# YOUR GOAL:
Give back the records below verbatim, please, but without a single image.

# PROVIDED ENTRIES:
++++++++++

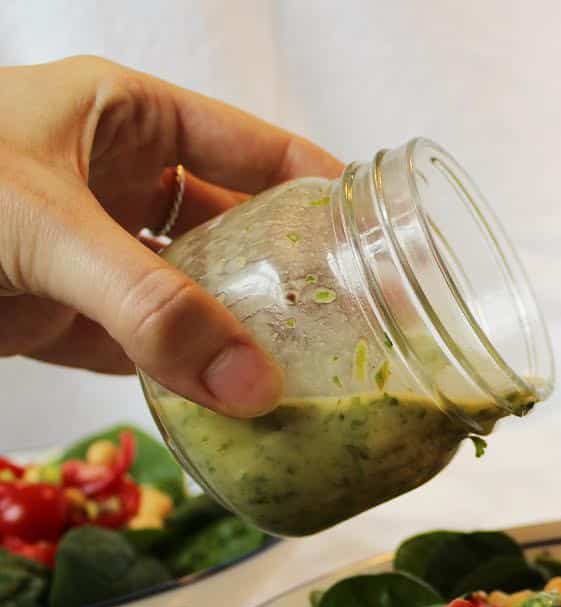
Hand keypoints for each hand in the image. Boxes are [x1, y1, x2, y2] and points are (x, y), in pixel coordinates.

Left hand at [0, 56, 342, 415]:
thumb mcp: (48, 228)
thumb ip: (151, 307)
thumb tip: (253, 386)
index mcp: (124, 118)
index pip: (250, 147)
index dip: (316, 186)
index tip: (379, 236)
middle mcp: (114, 181)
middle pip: (230, 228)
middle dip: (282, 274)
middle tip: (349, 321)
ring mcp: (87, 251)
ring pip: (188, 295)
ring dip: (233, 335)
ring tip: (302, 371)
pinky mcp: (58, 316)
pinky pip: (139, 349)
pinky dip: (180, 378)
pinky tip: (229, 401)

++++++++++

# SOLUTION BELOW:
Hand keypoints for each hand in the image. Boxes are [x1, y1, x2, y2] and points are (x, y), in pixel coordinates.

Left hand at [0, 56, 342, 415]:
thumb mcp: (48, 228)
thumb ip: (151, 307)
thumb tip: (253, 386)
index mcp: (124, 118)
index pip: (250, 147)
index dip: (316, 186)
index tip: (379, 236)
middle mcp: (114, 181)
middle pip: (230, 228)
middle dip: (282, 274)
middle tip: (349, 321)
ring mcp: (87, 251)
ring pip: (188, 295)
ring dip: (233, 335)
ring tip: (302, 371)
pinky mcp: (58, 316)
pinky pip: (139, 349)
pinky dip: (180, 378)
pinky tip: (229, 401)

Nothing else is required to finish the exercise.